(DATA SECTION)

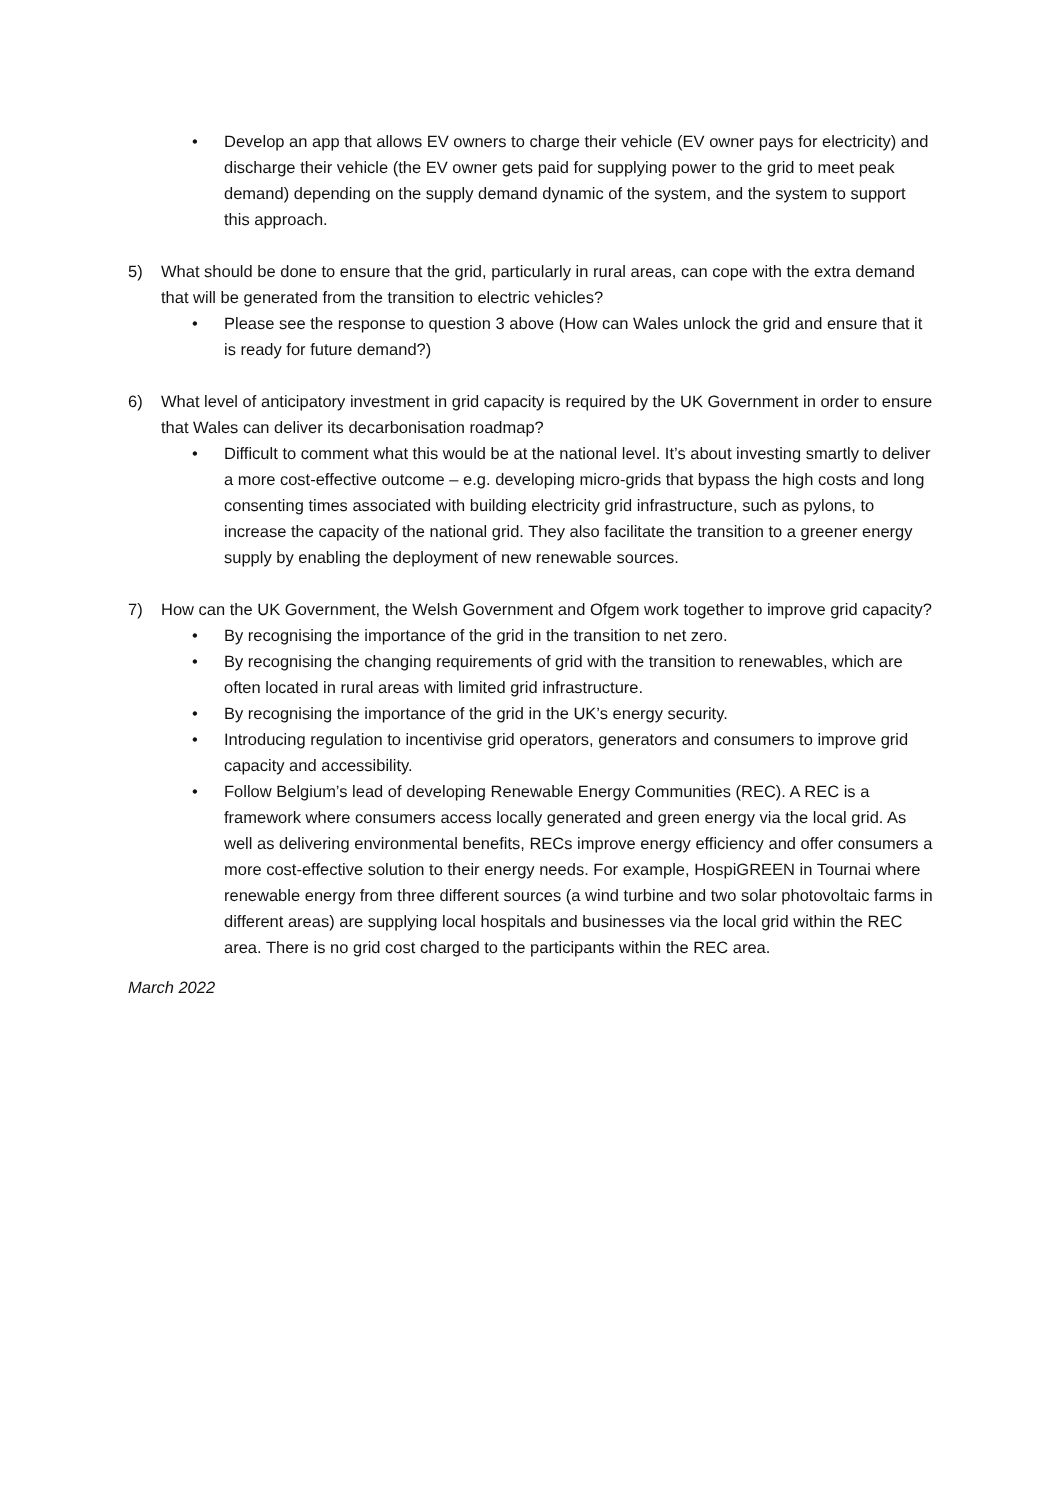• Develop an app that allows EV owners to charge their vehicle (EV owner pays for electricity) and discharge their vehicle (the EV owner gets paid for supplying power to the grid to meet peak demand) depending on the supply demand dynamic of the system, and the system to support this approach.
5) What should be done to ensure that the grid, particularly in rural areas, can cope with the extra demand that will be generated from the transition to electric vehicles?
• Please see the response to question 3 above (How can Wales unlock the grid and ensure that it is ready for future demand?)
6) What level of anticipatory investment in grid capacity is required by the UK Government in order to ensure that Wales can deliver its decarbonisation roadmap?
• Difficult to comment what this would be at the national level. It’s about investing smartly to deliver a more cost-effective outcome – e.g. developing micro-grids that bypass the high costs and long consenting times associated with building electricity grid infrastructure, such as pylons, to increase the capacity of the national grid. They also facilitate the transition to a greener energy supply by enabling the deployment of new renewable sources.
7) How can the UK Government, the Welsh Government and Ofgem work together to improve grid capacity?
• By recognising the importance of the grid in the transition to net zero.
• By recognising the changing requirements of grid with the transition to renewables, which are often located in rural areas with limited grid infrastructure.
• By recognising the importance of the grid in the UK’s energy security.
• Introducing regulation to incentivise grid operators, generators and consumers to improve grid capacity and accessibility.
• Follow Belgium’s lead of developing Renewable Energy Communities (REC). A REC is a framework where consumers access locally generated and green energy via the local grid. As well as delivering environmental benefits, RECs improve energy efficiency and offer consumers a more cost-effective solution to their energy needs. For example, HospiGREEN in Tournai where renewable energy from three different sources (a wind turbine and two solar photovoltaic farms in different areas) are supplying local hospitals and businesses via the local grid within the REC area. There is no grid cost charged to the participants within the REC area.
March 2022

(End DATA SECTION)

- TASK DESCRIPTION -
Using the listing above, report each line that mentions the word "areas".

- REPLY TO THE TASK -
5) What should be done to ensure that the grid, particularly in rural areas, can cope with the extra demand that will be generated from the transition to electric vehicles?
• By recognising the changing requirements of grid with the transition to renewables, which are often located in rural areas with limited grid infrastructure.
• Follow Belgium’s lead of developing Renewable Energy Communities (REC). A REC is a framework where consumers access locally generated and green energy via the local grid. As well as delivering environmental benefits, RECs improve energy efficiency and offer consumers a more cost-effective solution to their energy needs. For example, HospiGREEN in Tournai where renewable energy from three different sources (a wind turbine and two solar photovoltaic farms in different areas) are supplying local hospitals and businesses via the local grid within the REC area. There is no grid cost charged to the participants within the REC area.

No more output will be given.